BEGIN Extract

In the world of tech startups, glamour often overshadows grit. We hear about flashy launches, billion-dollar valuations, and overnight successes—but rarely about the 4 a.m. wake-up calls, the 100-hour workweeks, or the 100 investor rejections that come before the headlines.
Enter Elise AI—a company quietly transforming two of America’s most critical yet overlooked sectors: housing and healthcare. With over $100 million in annual recurring revenue (ARR), a $250 million Series E round led by Andreessen Horowitz, and adoption by over 10% of U.S. apartment communities, Elise AI is rewriting the rules of what’s possible in “unsexy” industries.
But behind this meteoric rise lies a raw, human startup story—one of exhaustion, resilience, and relentless customer obsession. This is not just a tale of AI innovation; it’s a masterclass in building a company that refuses to die.
From MIT Dorms to Midnight Shifts: The Founders’ Origin
Minna Song, co-founder and CEO of EliseAI, met his co-founder Tony while studying abroad at the University of Cambridge—both MIT-trained software engineers with a shared belief: technology should solve real human problems.
“We felt we should apply technology to doing something good in the world,” Minna Song recalls. “Tech is the fastest way to bring massive-scale impact.”
But instead of chasing the next social app or crypto trend, they zeroed in on housing—an industry that accounts for over 15% of U.S. GDP—and later healthcare, which adds another 18%+. Together, these sectors represent more than 40% of the American economy, yet remain stubbornly analog, inefficient, and underserved by modern tech.

END Extract
BEGIN Input rows

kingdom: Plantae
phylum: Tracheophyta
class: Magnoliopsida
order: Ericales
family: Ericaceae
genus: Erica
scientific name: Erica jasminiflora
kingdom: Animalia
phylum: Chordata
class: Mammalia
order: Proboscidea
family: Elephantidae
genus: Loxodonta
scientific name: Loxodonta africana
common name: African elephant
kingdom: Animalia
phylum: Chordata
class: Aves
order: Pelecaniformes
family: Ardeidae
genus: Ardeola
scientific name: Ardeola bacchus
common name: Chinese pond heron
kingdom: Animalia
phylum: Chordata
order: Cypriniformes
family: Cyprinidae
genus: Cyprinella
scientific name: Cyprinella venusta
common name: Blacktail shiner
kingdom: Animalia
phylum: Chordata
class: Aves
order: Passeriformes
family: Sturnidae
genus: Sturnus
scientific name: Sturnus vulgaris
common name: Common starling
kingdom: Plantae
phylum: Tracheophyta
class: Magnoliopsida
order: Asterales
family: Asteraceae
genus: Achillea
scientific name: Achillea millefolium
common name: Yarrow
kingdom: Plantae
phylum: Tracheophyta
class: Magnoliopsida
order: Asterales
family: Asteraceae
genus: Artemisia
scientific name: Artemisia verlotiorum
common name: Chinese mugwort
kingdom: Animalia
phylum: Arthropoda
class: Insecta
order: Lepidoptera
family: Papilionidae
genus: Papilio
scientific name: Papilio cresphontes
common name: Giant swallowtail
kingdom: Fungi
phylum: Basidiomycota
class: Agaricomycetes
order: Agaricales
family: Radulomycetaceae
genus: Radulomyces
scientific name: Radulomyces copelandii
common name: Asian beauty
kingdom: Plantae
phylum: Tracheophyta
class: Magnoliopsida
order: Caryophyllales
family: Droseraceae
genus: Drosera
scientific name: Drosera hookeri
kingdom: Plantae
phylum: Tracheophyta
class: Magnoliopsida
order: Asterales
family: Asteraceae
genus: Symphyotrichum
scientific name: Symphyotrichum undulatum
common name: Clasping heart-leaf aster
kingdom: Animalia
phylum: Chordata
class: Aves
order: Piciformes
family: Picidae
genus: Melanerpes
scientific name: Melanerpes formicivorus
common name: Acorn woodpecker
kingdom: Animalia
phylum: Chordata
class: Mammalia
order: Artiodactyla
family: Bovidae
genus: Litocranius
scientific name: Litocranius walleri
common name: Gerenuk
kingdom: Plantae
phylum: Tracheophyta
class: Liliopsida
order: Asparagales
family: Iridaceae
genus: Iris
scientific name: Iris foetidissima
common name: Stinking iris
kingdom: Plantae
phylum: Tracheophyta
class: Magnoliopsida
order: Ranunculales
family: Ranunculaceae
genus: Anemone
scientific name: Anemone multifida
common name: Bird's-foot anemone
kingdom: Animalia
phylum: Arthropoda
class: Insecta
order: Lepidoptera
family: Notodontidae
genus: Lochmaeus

END Input rows

**Complete the following:**
(1) Render the rows as a numbered list with blank lines omitted. Begin at the line that has "class: Liliopsida" and stop after the last line of the rows, including both ends.
(2) Write the next part of the text on the EliseAI startup story, picking up after its final sentence.

**Answers to the tasks:**
(1)
1. class: Liliopsida
2. order: Asparagales
3. family: Iridaceae
4. genus: Iris
5. scientific name: Iris foetidissima
6. common name: Stinking iris
7. kingdom: Plantae
8. phylum: Tracheophyta
9. class: Magnoliopsida
10. order: Ranunculales
11. family: Ranunculaceae
12. genus: Anemone
13. scientific name: Anemone multifida
14. common name: Bird's-foot anemone
15. kingdom: Animalia
16. phylum: Arthropoda
17. class: Insecta
18. order: Lepidoptera
19. family: Notodontidae
20. genus: Lochmaeus

(2)
Crucially, Minna Song and Tony knew nothing about real estate when they started. So they did something radical in today’s “move fast and break things” culture: they got a job in the industry.
Minna Song took a front-desk position at a New York City real estate firm—answering phones, greeting tenants, and listening. “I picked up all the phone calls,” he says. “That’s how we got the experience and understanding that helped us decide what to build.”
This hands-on immersion wasn’t extreme—it was essential. “It’s actually quite insane when people don’t try to spend time really understanding a problem before they try to solve it,” he argues. “They waste years building technology that never finds product-market fit.”
The “Aha” Moment That Wasn’t
Unlike Hollywood startup lore, there was no lightning-bolt epiphany. The problem was blatantly obvious:
- Tenants couldn’t reach leasing agents.
- Maintenance requests vanished into voicemail black holes.
- Emails went unanswered for days.
“People were constantly complaining,” Minna Song says. “We just kept tackling those frustrations one by one.”
In 2017, AI was still met with skepticism—especially in industries where human interaction ruled. “A lot of people didn’t believe AI could answer emails,” he admits. “They thought this market was small because past companies never scaled.”
But Minna Song saw what others missed: Housing isn’t just bricks and leases—it’s a fundamental human need. “Why wouldn’t that be sexy?” he asks.
Cold Calls, Closed Doors, and the First Breakthrough
The first 10 customers? Brutal.
Minna Song and Tony cold-called and knocked on doors across New York City, pitching a product built by just two people. Then came the impossible win: they signed the #1 and #2 largest apartment owners in the U.S.—each entrusting their entire national portfolio to a two-person startup.
How? Radical honesty.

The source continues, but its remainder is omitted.